▸ EXERCISE OBJECTIVE:
Once you reach the line containing "X006255Y001044D01*" in the data below, restate each line word for word up to and including the one containing "X006255Y002558D01*".

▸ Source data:
·····

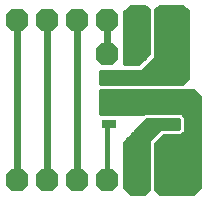
<source format=gtl>
G75*
%MOIN*%
%OFA0B0*%
%FSLAX24Y24*%
%IPPOS*%
%LPD*%
%AMOC8*
5,1,8,0,0,1.08239X$1,22.5*
%
%ADD10R,0.0450X0.0300*%
%ADD11OC8,0.0760*%
%ADD12R,0.0512X0.0591*%
%ADD13C,0.0160*%
%ADD14C,0.0120*%
%ADD15C,0.0240*%
D10*
X004668Y003219D03*
X004668Y003719D03*
X004668Y004219D03*
X004668Y004719D03*
X006715Y004719D03*
X006715Y004219D03*
X006715Y003719D03*
X006715Y003219D03*
D11*
X001617Y001361D03*
X002617Y001361D03*
X003617Y001361D03*
X004617Y001361D03*
X005617Y001361D03*
X006617Y001361D03*
X004617Y005553D03*
X004617Y006676D03*
X005617Y006676D03*
X006617Y006676D03*
X003617Y006676D03*
X002617Y006676D03*
X001617Y006676D03*
D12*
X005748Y005766D03*
X006496Y005766D03*
X006496Y002296D03*
X005748Y002296D03*
D13*
X005975Y002241D02*
X005200Y002241D01*
X005200Y002399D02*
X005975Y002399D01*
X005975Y002558D02*
X005200Y002558D01*
X005200Y002591D02*
X005938Y003330D01*
X006971Y003330D01*
X006971Y003084D01*
X006381Y003084D01*
X005975Y002678D01*
X005975Y001054D01*
X005839Y000918D01*
X005397Y000918D01*
X005200Y001115D01*
X005200Y002591D01*
X005324Y002716D02*
X006013Y002716D01*
X006172Y002875D02*
X005483Y002875D01*
X005641Y003033D02*
X006330Y003033D01*
X006497Y002804D02*
X006255Y002562D01*
X006255Y001044D01*
X006381Y000918D01*
X007463Y000918D01*
X007660Y001115D01*
X007660Y004117D01*
X007463Y004314D01*
X004412Y004314D01*
X004412Y003576D01*
X005800Y003576D01*
X005882Y003610D01*
X007027Y003610D01*
X007130Y003567D01*
X007209Y003488D01*
X007251Y003385D01*
X007251Y003028D01*
X007209Y002925D01*
X007130Y002846D01*
X007027Y002804D01*
X006497Y002804D01*
X006409Y002716D02*
X007660Y002716D01*
X007660Y002558D02*
X006255Y002558D01*
X006255Y002399D02*
X007660Y002399D01*
X007660Y002241D02*
X006255Y002241D01*
X006255Y002082D02*
X007660Y002082D01*
X007660Y001924D02*
X006255Y001924D01*
X006255Y001765D02*
X007660Y001765D01*
X007660Y001607D02*
X006255Y001607D01*
X006255Y001448D02*
X007660Y001448D01*
X007660Y001290D02*
X006255Y001290D01*
X006255Y001131D02*
X007660Y001131D01*
X007518Y000973D02*
X006326Y000973D01*
X005975Y001131D02*
X005200Y001131D01*
X005200Y001290D02*
X005975Y001290D01*
X005975Y001448D02*
X005200Y001448D01*
X005200Y001607D02*
X005975Y001607D01*
X005975Y001765D02*
X005200Y001765D01*
X005200Y001924D02*
X005975Y001924D01*
X005975Y002082D02*
X005200Y002082D01*
X004617Y001361D02*
X004617Y003168D01*
X004668Y003219D01*
X004412Y003667D02*
X007660Y003667D01*
X007660Y003509D02*
X007188Y003509D01*
X007251Y003350D02*
X007660Y003350D01*
X007660Y003192D02*
X007251Y003192D01*
X007251Y003033D02*
X007660Y003033D01*
X007660Y002875D02*
X007158Y002875D01*
X006971Y003192D02*
X005800Y003192D01*
X004412Y003826D02*
X007660Y003826D01*
X007660Y003984D02*
X004412Y003984D01*
X004412Y004143D02*
X007635Y004143D01*
X007476Y004301D02*
X004412Y004301D01*
X004412Y004594D02*
X004412Y004954D01*
X005790Y004954D01*
X006258Y005421D01*
X006258Y006996D01*
X006381Y007119D01*
X007119Y007119D01*
X007267Y006971D01*
X007267Y004757D01*
X007104Y004594D01*
X004412Y004594D01*
X004412Y004618D02*
X007128Y004618D01*
X007267Y004777D02*
X004412Y004777D01*
X004412Y004935D02*
X007267Y004935D01*
X007267Y005094D02*
X005930Y005094D01*
X006089Y005252D02*
X007267Y005252D01*
X007267Y005411D02*
X006247Y005411D01*
X006258Y005569D02*
X007267Y005569D01*
X007267Y005728D02*
X006258Y005728D01*
X006258Y005886D02*
X007267Y005886D01*
X007267Y006045D02*
X006258Y006045D01*
X006258Y006203D02*
X007267Y006203D01*
X007267Y006362D02*
X006258Y006362D01*
X006258Y006520D02*
X007267Y006520D01*
X007267Y006679D02*
X006258Y006679D01*
X006258Y006837D02*
X007267Y006837D01*
X007242Y006996D02*
X006258Y006996D01*
X005894Y000973D02*
X005342Y000973D01*
D14*
X005200Y005214D02*
X005200Y006922D01*
X005397Y007119D01*
X005889Y007119D01*
X005998Y007010D01*
X005998Y005529D01*
X005683Y005214D01*
X005200Y005214D01*
X005200Y005276D02*
X005744Y005276D01*
X005863Y005394D02*
X005200Y005394D01*
X005200Y005513D02*
X005981Y005513D01*
X005998Y005631D02*
X005200Y005631D01*
X005200Y005750D02*
X005998Y005750D01*
X005998Y005868D02*
X005200Y005868D01*
X005200Y005987D02*
X005998Y005987D01*
X005998Y006105D02*
X005200Y006105D01*
X005200Y006224D02*
X005998Y006224D01*
X005998Y006342D02*
X005200Y006342D01*
X005200Y006461D02*
X005998Y006461D01*
X005998Y006579D02*
X005200Y006579D01*
X005200Y006698D02*
X005998Y006698D01*
X005998Y006816D02*
X005200Y006816D01*
X005212Y006935D02*
X005998Y006935D01*
X005955Y007053D02*
X005331Y007053D01*
D15*
X004617Y006676D02*
X004617Y005553D01*
X003617Y006676D02*
X003617Y001361D01*
X002617Y001361D02*
X002617Y006676D01*
X001617Y006676D02*
X001617Y001361D01*
M02*

</source>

·····

▸ OUTPUT OF THE TASK:
X006255Y001044D01*
X006381Y000918D01*
X007463Y000918D01*
X007660Y001115D01*
X007660Y004117D01*
X007463Y004314D01*
X004412Y004314D01*
X004412Y003576D01*
X005800Y003576D01*
X005882Y003610D01*
X007027Y003610D01*
X007130Y003567D01*
X007209Y003488D01*
X007251Y003385D01*
X007251Y003028D01*
X007209Y002925D01*
X007130Y002846D01*
X007027Y002804D01*
X006497Y002804D01*
X006409Y002716D02*
X007660Y002716D01*
X007660Y002558D02*
X006255Y002558D01*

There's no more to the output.